Alban Bagbin, the speaker of the Ghanaian parliament, has suspended four lawmakers following a massive brawl over the vetting of ministerial nominees.
The chaos began on Thursday evening when the ministerial
vetting committee members fought and destroyed parliament furniture during the
screening exercise.
The vetting committee, comprised of members from across
parties, was to screen lawmakers from the ruling National Democratic Congress
(NDC) who were nominated to become ministers.
In December, NDC’s John Mahama defeated Mahamudu Bawumia of
the New Patriotic Party (NPP) to become the country’s president. The victory
ended the two-term reign of NPP at the helm of Ghanaian affairs.
During the screening, committee members from NDC accused
their NPP colleagues of deliberately stalling the process with lengthy
questions.
They accused Alexander Afenyo-Markin, the NPP’s leader in
parliament, of excessively questioning the nominees for a political score.
According to the lawmakers, Samuel Nartey George, nominated
for communications minister, was questioned for more than five hours.
The process eventually ended in chaos. Tables were upturned,
microphones were destroyed, and committee members fought.
On Friday, Bagbin described the brawl as a “gross affront to
the dignity of Parliament but also a blatant contempt of the House”.
He also announced a two-week suspension of four lawmakers
for “contemptus Parlamenti in facie parlamenti”.
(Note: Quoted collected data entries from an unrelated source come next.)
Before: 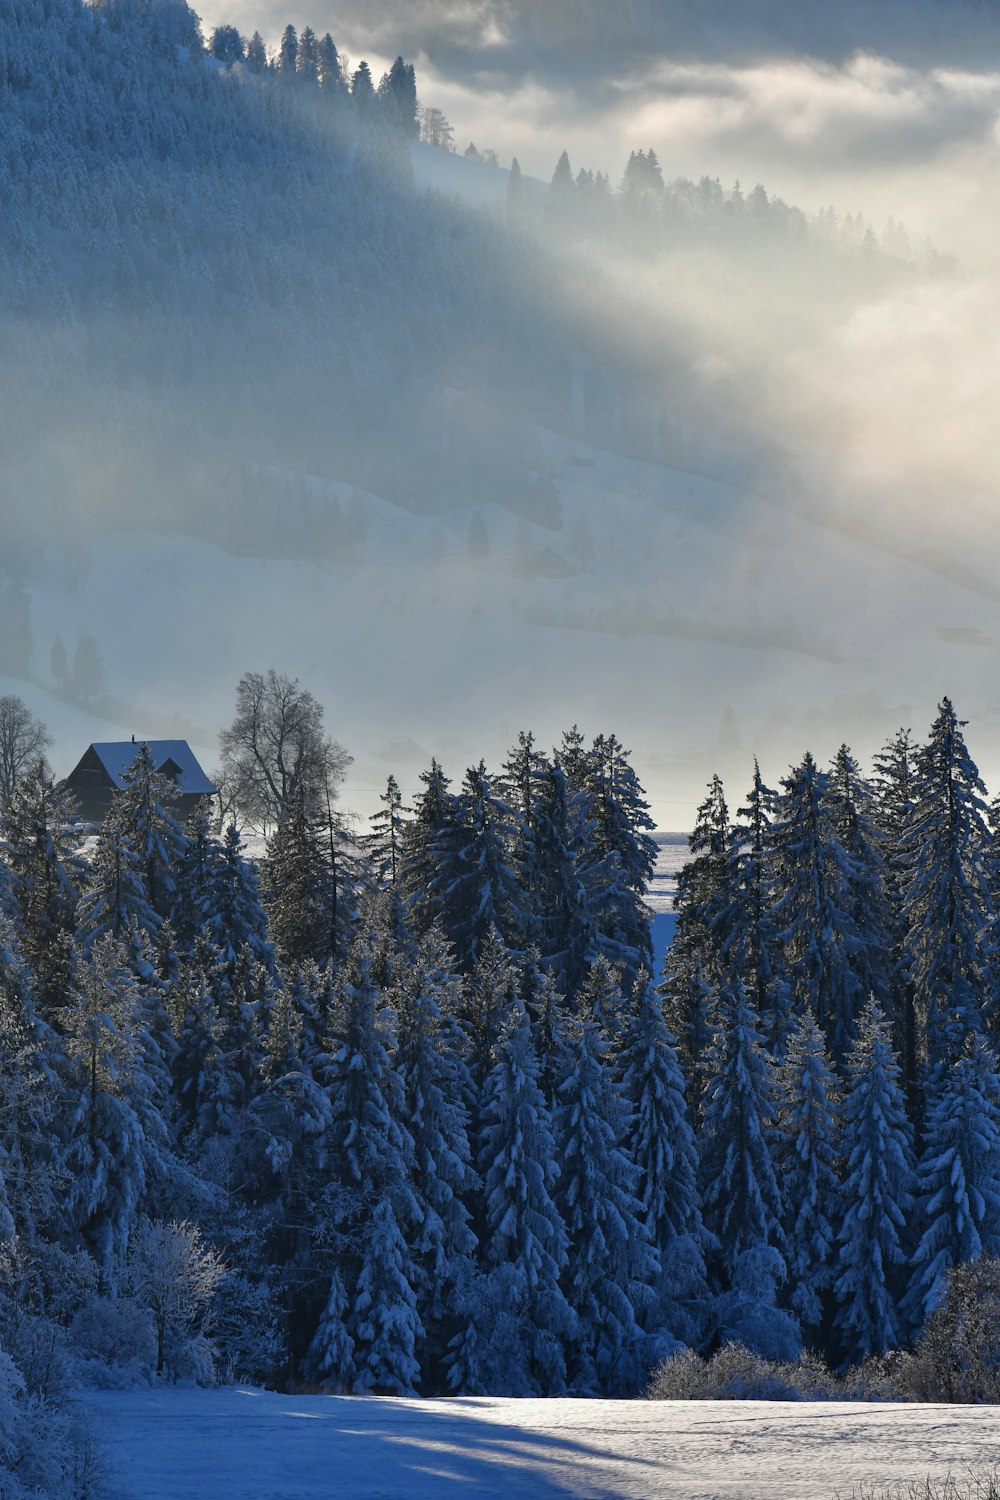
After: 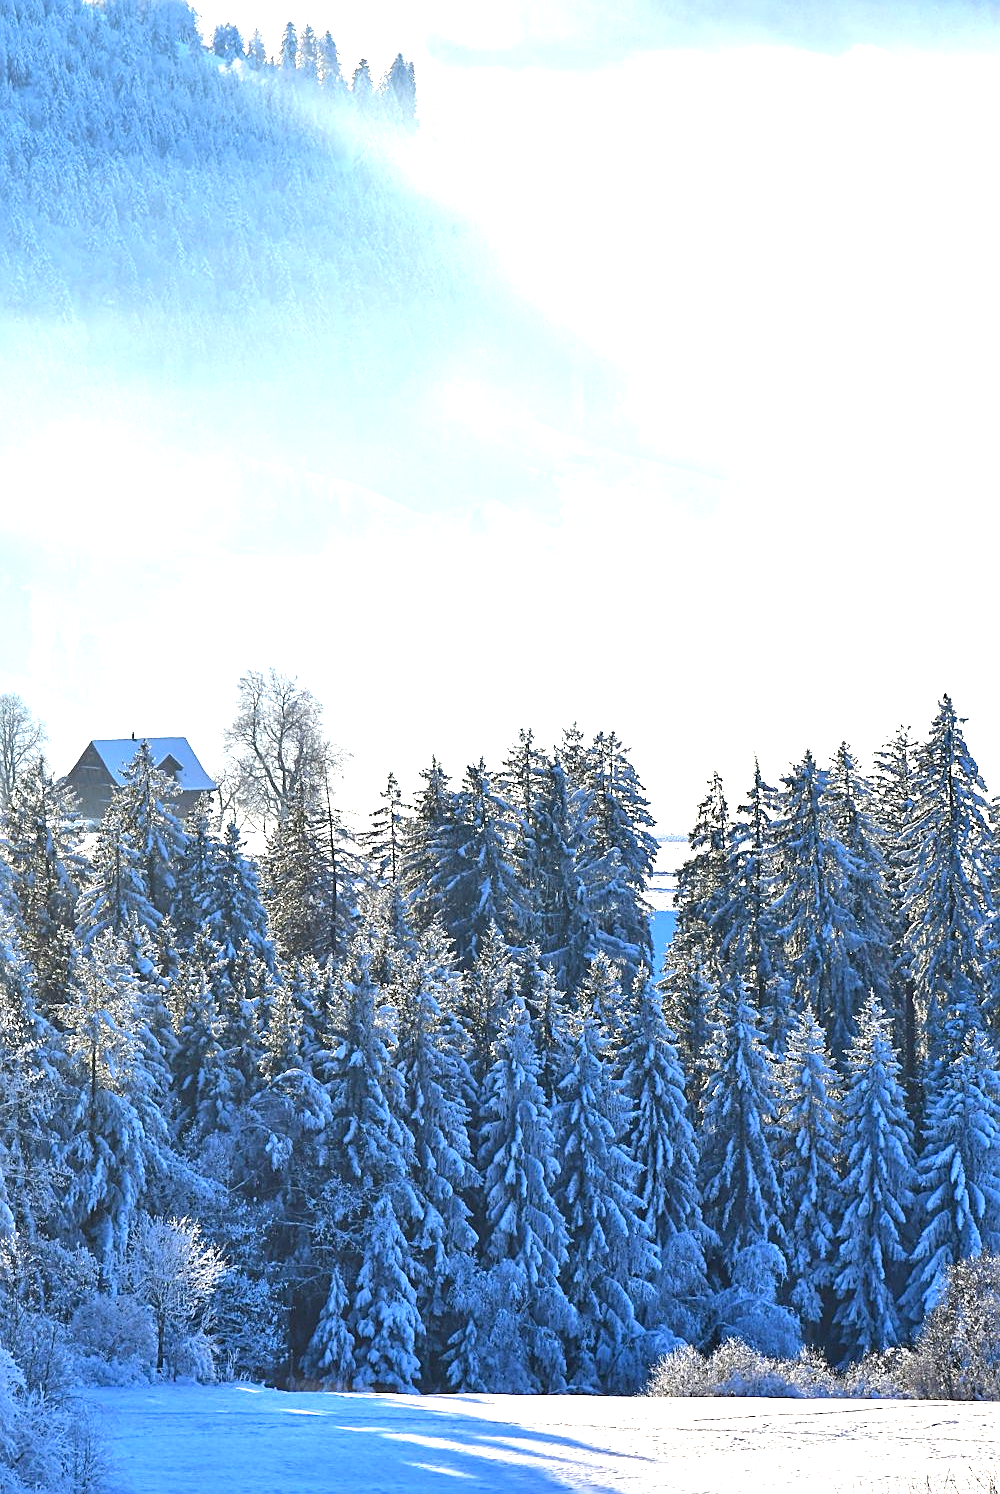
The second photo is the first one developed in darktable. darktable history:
crop: top 0.226%, bottom 0.14%
exposure: exposure 2.25 EV, compensate highlight preservation false
sharpen: on, module defaults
The suspended lawmakers are Rockson Nelson Etse Kwame
Dafeamakpor, Frank Annor-Dompreh, Alhassan Sulemana Tampuuli and Jerry Ahmed
Shaib.
Bagbin also revealed that a seven-member special committee
will investigate the incident and submit its report with findings and
recommendations within 10 days.
The speaker added that repair and replacement of damaged
properties from the parliament would be surcharged from the allowances of the
lawmakers found culpable.
The incident was the third time in the last four years that
Ghanaian lawmakers had exchanged punches during a legislative process.
In 2021, members of parliament fought while electing a new
speaker. Later that year, lawmakers disrupted the parliament during a vote on
the electronic transaction levy bill.